Biraz da etrafımıza şöyle bir bakarsak, onca çocuk yetiştirildi. Topluma faydalı oldurmaya çalışıldı; emek verildi. Hep çaba sarf edildi. Buna rağmen uzağa koyduğumuz ruhlarımızın da sevgiye ihtiyacı olduğunu görmezden geldik. Binbir emekle büyüttüğümüz güzel evlatlarımızın bedensel ihtiyaçlarını karşıladık elimizden geldiğince. Başını okşayıp hiç sormadık sevinçlerini, üzüntülerini… Hiç gözlerine bakmadık. Hiç anlamaya çalışmadık. Genç oldu, yine aynı davrandık. Telefonunu, bilgisayarını, tüm teknolojik gereksinimlerini karşıladık. Akademik başarı bekledik; ama ruh katmadık sevgi katmadık. Evde de yokmuş gibi davrandık; olmazsa da olur diye düşündük. Tüm yaşantımız boyunca her katmanda eksik yaşadık. Çünkü, ruhumuzu hiçbir şeye dahil etmedik. Dolayısıyla hep eksik kaldı bir yanımız.
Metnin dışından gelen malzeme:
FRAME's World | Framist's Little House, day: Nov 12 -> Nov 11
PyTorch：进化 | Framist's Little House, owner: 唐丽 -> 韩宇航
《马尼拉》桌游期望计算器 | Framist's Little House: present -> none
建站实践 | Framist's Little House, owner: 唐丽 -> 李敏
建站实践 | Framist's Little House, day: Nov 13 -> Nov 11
Bir yerde eksik bir şeyler olduğunu fark edemedik. Sevginin fizik ve ruh yapımızı zenginleştirdiğini sağlıklı kıldığını, bizlerden bir şeyler eksildiğinde gördük. Sağlığımızdaki geri dönüşümü olmayan kötü tecrübelerle, kendimizi test ettik.

Sevgisiz, bir nesne gibi gördüğümüz insanlardan, nasıl bir verimlilik bekleyebiliriz. Yaptığı tüm işlerde nefretle yaklaşımda bulunan kişi size ne katabilir ki?.. Kendi ruhunu inciten birisi topluma ne katkısı olabilir ki?
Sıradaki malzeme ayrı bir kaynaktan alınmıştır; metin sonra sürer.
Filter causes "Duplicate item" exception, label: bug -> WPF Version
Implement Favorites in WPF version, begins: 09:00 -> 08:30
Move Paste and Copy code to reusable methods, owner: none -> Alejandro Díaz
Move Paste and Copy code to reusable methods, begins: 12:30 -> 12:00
Fiziksel güzellikler hep bizleri cezbetmiştir. Karşımıza çıkan kişilerde, ilk aradığımız özellik fiziksel güzelliktir. Hatta bu güzellik karşısında etkilenip seçimlerimizle hayatımıza dahil ettiklerimiz de vardır. Bir de madalyanın diğer tarafından bakmak aklınıza hiç gelmez. İlk bakışta kıyafet ve fiziksel diğer unsurlar tamamdır. Gayet muntazam görünümlü şahıslarla iletişime geçildiğini düşünürüz. Zihnimizin kabul ettiği güzelliklerin dışında bir olgu ile karşılaşmış olmak bizi şaşırtabilir. Bir iç geçirip ‘’olamaz’’ diye serzenişte bulunabiliriz. Sonra anlarız ki bu insanlarda, ruh eksiktir, kültür eksiktir.
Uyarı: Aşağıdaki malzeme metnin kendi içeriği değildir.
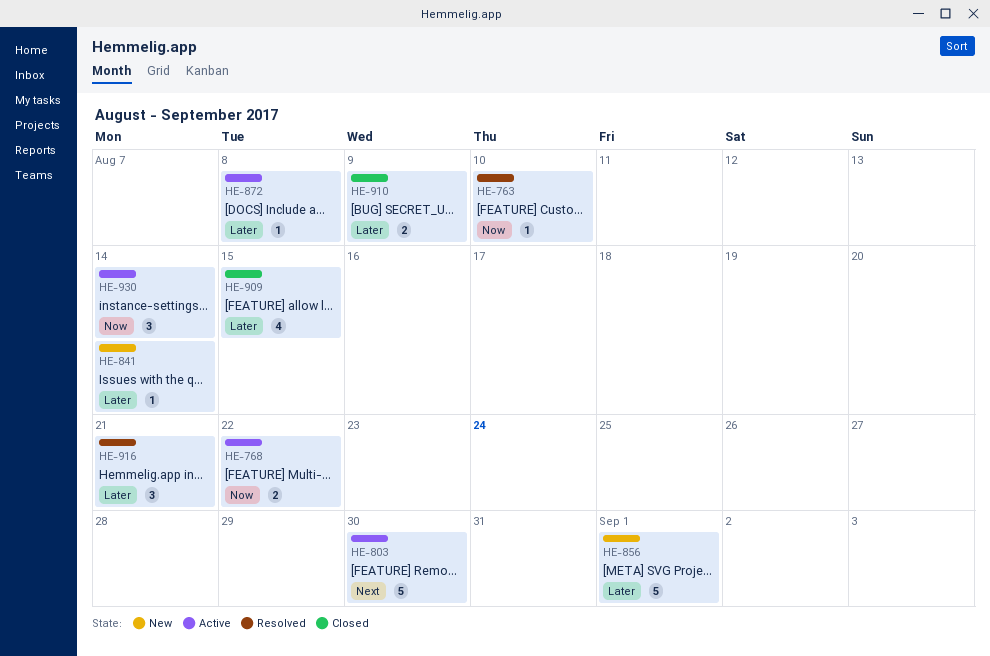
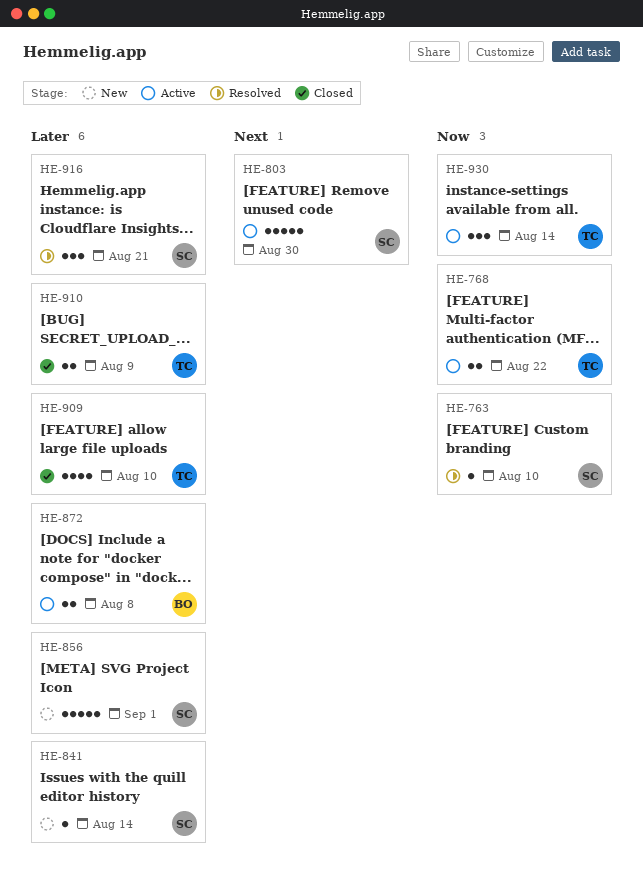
HE-872, estimate: 1 -> 2
HE-909, due: Aug 15 -> Aug 10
Ne zaman ruh ve beden bütünlüğümüze sevgiyi kattığımızda, bir farkındalığınız oluştuğunda, dünyamız daha yaşanabilir hale gelecektir. Bir parçası eksik insan profilleri, ne bireyin kendisine, ne ailesine ne de toplum bir yere vardıramaz. Ruhu eksik olan bir toplum hep geriye kalmış; kalmaya mahkumdur. Bizler bu toplumun evlatları olarak ruhumuzu maneviyatımızı, göz ardı etmemeliyiz. Hayatta başarının sırrı illaki manevi zenginliğimizdir, sevgidir; olmazsa olmazlardır.

 Bütün düşüncelerimizi harmanladığımızda fiziksel yapının dışında ruhsal yapının, olduğu gerçeğiyle karşılaşarak, kabullenmeliyiz. Ne kadar erken bu bilince ulaşırsak, sanırım hayatımız daha da güzelleşecek.

Ruhsal yönümüzle farkındalığımızla, var olan her şeye sevgiyle, hoşgörü ile yaklaşıp, yol göstermeyi görev bilelim ve insanlara bu yönümüzle örnek olalım.

Hayatımızın her noktasında sevgi olmalı ve sevgi evrenseldir. Sevgide kalın.